TEXTO SELECCIONADO >>
⁂

Hace unos días, varios amigos comenzaron a realizar listas sobre los libros que les habían marcado a lo largo de su vida. No tenían por qué ser los mejores. Bastaba que hubieran transformado su visión de la existencia o removido sus corazones. Una buena propuesta en la que me apetece colaborar pero a mi manera. Hablando no tanto del libro sino de lo que significó para mí y el momento en que me encontraba.
De momento, hoy me referiré a la novela que pondría en el número uno de la lista sin dudarlo. Me refiero, claro, a Crimen y castigo del gran Fiódor Dostoyevski.

⁂

EXTRACTO DE DATOS >>
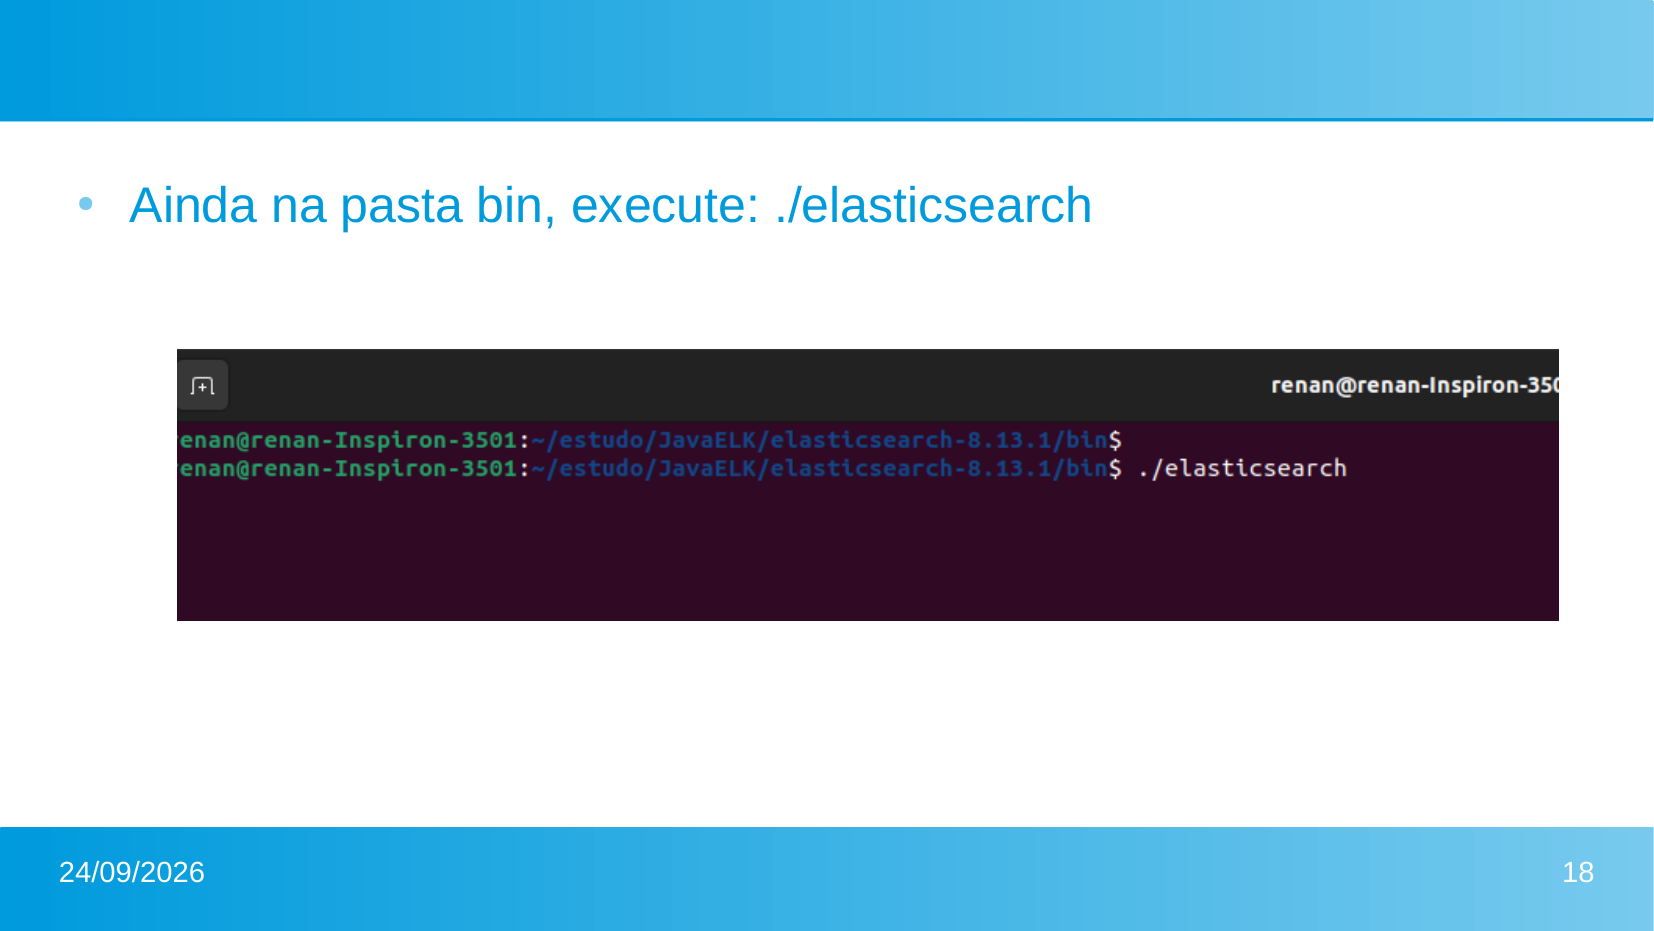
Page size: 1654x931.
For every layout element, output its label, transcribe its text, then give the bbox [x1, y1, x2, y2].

⁂

TAREAS A REALIZAR >>
• A. Extrae literalmente del texto sobre los libros que marcaron una vida el fragmento que se inicia con las palabras que contienen "Hace unos días, varios" y se cierra con "que me encontraba.".
• B. Redacta la continuación del texto sobre los libros que marcaron una vida a partir de su última oración.

RESULTADOS >>
• A.
Hace unos días, varios amigos comenzaron a realizar listas sobre los libros que les habían marcado a lo largo de su vida. No tenían por qué ser los mejores. Bastaba que hubieran transformado su visión de la existencia o removido sus corazones. Una buena propuesta en la que me apetece colaborar pero a mi manera. Hablando no tanto del libro sino de lo que significó para mí y el momento en que me encontraba.

• B.
Soy sincero al afirmar que yo no sería el que soy sin esta obra de arte que representa todavía hoy para mí, la mayor experiencia literaria experimentada jamás. Hasta el punto de que transformó toda, absolutamente toda mi concepción de la existencia y me convirtió definitivamente en otra persona. No hay ni una sola línea que haya escrito que no le deba algo al escritor ruso, (probablemente el artista que con más hondura ha retratado el alma humana), porque leyendo el drama de Raskólnikov, me dije a mí mismo no sólo que deseaba ser escritor sino que toda mi vida quería pasarla cerca de los libros que se convirtieron desde entonces y ya para siempre, en mis mejores amigos. Aquellos que siempre estaban ahí y no fallaban cuando los necesitaba y las tan frecuentes marismas de nuestra hipócrita sociedad amenazaban con dejarme de lado, en un terreno baldío que no pertenecía a nadie donde corría el riesgo de ser excluido. Y por ello mismo, creo que nada es comparable en mi vida (a no ser, claro, el suicidio de mi padre) a la inmersión profunda que realicé en Crimen y castigo con dieciséis años recién cumplidos.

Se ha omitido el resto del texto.